**Texto selecionado**:
João Lourenço, ou seja o Governo de Angola, ou seja o MPLA, ou seja o Estado, afinal continua zangado com Portugal. Depois da batalha ganha com o “trunfo” Manuel Vicente, o objectivo agora é vencer a guerra. E o trunfo desta vez é Isabel dos Santos. Registe-se, no entanto, que João Lourenço ainda não deixou cair a máscara de democrata e de defensor de um Estado de Direito para, assim, declarar “guerra” a Portugal.
Por Orlando Castro
O processo, despacho, sentença que a PGR subscreveu contra Isabel dos Santos, é uma peça brilhante do ponto de vista partidário, brilhantíssima no contexto da propaganda mas, como era de esperar, muito pobre no âmbito jurídico.
Ao contrato de Manuel Vicente que, não sendo julgado em Portugal também nunca o será em Angola pois aqui goza de imunidade, impunidade e de uma outra vasta série de prerrogativas que constam de leis ainda não elaboradas mas que o podem ser a qualquer momento, sempre com efeitos retroactivos, Isabel dos Santos já foi condenada. Como qualquer autóctone que se preze é considerada culpada até prova em contrário. Já era assim, acrescente-se, no tempo de José Eduardo dos Santos.
A criação, pelo regime de João Lourenço, de um sentimento anti-português está a ganhar adeptos. No dia 26 de Abril de 2018, por exemplo, o ex-deputado à Assembleia Nacional, Diogo Ventura, afirmou que o Governo português há muito devia apresentar desculpas às antigas colónias, pelo longo período de escravatura. Todos os argumentos são válidos para, 44 anos depois, acusar Portugal de todos os nossos males.

**Linhas apresentadas**:

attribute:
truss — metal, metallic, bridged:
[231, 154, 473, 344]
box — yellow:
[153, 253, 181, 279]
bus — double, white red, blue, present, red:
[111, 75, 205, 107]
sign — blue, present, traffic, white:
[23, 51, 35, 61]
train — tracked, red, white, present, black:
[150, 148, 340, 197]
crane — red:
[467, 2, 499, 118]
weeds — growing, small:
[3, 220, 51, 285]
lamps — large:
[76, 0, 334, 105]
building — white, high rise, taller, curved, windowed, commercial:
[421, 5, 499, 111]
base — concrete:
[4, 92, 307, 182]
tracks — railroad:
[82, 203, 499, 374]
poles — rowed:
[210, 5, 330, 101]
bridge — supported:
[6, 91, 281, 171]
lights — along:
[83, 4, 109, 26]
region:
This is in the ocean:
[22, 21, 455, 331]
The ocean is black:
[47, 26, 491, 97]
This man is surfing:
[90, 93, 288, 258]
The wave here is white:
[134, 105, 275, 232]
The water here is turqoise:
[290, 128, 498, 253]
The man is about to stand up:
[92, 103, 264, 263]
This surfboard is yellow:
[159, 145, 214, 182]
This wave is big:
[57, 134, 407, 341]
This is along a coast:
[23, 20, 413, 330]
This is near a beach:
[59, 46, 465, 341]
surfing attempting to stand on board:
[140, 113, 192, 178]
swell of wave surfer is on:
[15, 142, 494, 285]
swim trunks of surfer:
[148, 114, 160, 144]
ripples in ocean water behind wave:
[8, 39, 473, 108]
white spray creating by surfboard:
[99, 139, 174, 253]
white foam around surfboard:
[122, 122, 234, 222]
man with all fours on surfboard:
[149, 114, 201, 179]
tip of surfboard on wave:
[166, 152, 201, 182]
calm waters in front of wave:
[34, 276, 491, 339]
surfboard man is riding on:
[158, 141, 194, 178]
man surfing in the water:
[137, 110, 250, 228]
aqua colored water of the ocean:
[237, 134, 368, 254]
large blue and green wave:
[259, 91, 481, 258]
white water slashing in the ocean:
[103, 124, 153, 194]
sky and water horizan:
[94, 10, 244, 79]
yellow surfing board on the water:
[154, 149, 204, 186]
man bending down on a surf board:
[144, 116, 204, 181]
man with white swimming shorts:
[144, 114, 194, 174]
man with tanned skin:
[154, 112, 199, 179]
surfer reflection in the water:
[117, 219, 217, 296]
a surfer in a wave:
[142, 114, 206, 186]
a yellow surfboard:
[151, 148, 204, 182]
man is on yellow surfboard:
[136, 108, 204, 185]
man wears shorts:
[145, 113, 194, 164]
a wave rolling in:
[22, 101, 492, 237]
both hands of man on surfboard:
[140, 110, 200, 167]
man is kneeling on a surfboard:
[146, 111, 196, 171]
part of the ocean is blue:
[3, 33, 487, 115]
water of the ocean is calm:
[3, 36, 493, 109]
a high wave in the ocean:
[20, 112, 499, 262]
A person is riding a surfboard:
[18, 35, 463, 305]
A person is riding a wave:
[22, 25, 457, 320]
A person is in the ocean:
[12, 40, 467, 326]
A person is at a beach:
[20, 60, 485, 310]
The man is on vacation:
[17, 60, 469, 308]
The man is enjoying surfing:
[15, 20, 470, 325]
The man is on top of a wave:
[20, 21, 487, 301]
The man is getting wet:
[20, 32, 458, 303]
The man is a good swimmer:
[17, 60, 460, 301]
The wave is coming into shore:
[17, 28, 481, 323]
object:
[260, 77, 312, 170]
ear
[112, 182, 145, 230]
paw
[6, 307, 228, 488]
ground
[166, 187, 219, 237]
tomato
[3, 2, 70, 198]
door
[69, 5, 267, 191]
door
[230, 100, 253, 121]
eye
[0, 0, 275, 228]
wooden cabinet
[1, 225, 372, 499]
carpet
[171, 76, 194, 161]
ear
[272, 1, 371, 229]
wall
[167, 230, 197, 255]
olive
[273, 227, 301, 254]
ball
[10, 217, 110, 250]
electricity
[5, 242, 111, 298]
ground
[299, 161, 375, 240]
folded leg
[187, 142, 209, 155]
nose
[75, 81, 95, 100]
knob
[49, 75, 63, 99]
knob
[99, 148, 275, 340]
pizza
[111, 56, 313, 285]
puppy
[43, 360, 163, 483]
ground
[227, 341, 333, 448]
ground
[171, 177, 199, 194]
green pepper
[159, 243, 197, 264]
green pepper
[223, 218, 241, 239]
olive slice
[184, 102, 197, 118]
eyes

--

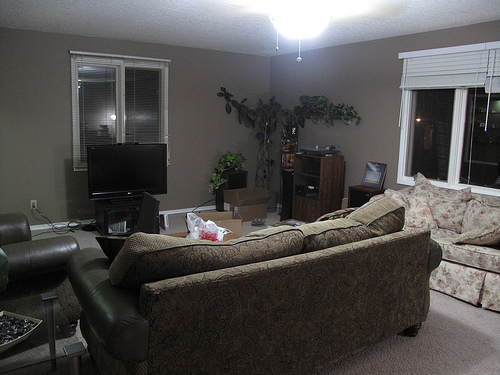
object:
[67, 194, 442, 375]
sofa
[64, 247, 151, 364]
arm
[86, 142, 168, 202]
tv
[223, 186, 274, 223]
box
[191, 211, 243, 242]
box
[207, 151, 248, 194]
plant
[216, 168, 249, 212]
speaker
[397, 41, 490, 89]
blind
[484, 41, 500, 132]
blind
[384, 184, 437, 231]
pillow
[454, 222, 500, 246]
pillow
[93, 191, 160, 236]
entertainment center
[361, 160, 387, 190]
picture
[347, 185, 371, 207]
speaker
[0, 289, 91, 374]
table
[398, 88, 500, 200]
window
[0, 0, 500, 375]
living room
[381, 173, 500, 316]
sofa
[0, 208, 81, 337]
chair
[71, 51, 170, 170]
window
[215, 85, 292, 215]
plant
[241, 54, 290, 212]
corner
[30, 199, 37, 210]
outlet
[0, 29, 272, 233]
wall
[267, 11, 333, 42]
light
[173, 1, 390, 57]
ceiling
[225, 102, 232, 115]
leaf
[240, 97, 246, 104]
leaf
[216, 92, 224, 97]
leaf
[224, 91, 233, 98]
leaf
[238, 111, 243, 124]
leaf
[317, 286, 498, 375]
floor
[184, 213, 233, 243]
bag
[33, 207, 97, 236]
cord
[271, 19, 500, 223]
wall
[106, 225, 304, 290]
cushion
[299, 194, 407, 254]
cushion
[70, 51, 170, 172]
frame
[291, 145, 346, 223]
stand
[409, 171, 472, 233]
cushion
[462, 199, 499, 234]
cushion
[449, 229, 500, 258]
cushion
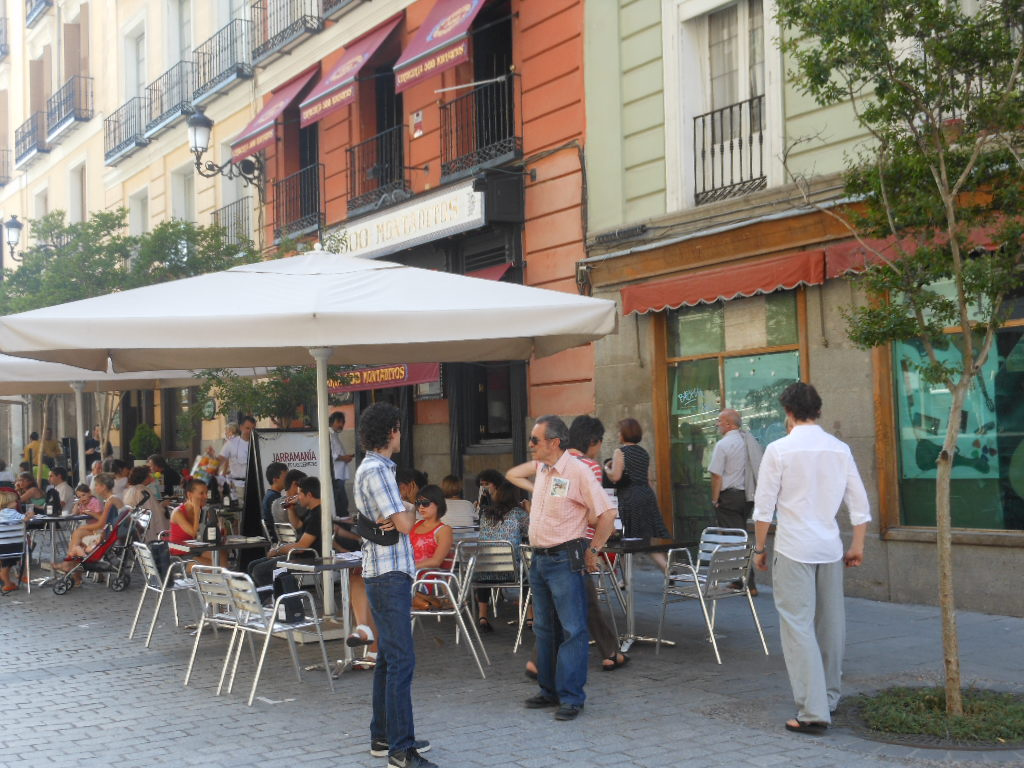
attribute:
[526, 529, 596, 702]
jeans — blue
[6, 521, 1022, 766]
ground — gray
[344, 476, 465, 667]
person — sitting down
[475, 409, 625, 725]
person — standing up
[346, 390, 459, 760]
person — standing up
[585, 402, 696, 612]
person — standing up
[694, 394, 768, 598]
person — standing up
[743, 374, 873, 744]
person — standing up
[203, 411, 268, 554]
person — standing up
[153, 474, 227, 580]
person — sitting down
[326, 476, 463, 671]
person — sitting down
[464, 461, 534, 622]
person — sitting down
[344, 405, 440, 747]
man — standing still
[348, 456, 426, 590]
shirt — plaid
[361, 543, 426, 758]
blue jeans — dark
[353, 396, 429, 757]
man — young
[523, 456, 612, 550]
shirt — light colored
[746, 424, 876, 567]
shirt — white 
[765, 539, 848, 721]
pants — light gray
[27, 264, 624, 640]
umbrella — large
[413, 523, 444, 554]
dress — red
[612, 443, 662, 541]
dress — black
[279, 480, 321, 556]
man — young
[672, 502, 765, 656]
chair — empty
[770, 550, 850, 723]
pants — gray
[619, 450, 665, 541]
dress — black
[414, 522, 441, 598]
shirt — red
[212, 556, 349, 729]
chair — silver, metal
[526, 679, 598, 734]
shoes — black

...

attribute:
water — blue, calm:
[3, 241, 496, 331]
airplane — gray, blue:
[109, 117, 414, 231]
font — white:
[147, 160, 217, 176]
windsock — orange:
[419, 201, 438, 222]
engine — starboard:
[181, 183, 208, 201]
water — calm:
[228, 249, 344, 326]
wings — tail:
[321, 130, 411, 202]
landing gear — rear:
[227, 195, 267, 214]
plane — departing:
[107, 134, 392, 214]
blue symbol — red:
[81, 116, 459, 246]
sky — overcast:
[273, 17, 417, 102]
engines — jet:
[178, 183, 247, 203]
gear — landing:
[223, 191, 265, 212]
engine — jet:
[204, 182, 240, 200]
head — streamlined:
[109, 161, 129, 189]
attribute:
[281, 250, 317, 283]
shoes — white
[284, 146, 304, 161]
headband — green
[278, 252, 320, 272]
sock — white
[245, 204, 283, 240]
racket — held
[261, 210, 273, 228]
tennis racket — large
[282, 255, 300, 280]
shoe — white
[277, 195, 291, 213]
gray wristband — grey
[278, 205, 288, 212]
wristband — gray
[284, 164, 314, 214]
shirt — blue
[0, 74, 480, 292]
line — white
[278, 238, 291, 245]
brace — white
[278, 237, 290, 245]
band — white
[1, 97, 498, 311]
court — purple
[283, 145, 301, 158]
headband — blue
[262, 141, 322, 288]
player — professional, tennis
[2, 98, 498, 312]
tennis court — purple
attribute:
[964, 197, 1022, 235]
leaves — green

**Enunciado**: Segundo o texto selecionado, em que data o ex-deputado Diogo Ventura afirmou que o Governo português devia apresentar desculpas às antigas colónias? Baseie-se exclusivamente no texto selecionado.

**Solução**: Em 26 de Abril de 2018.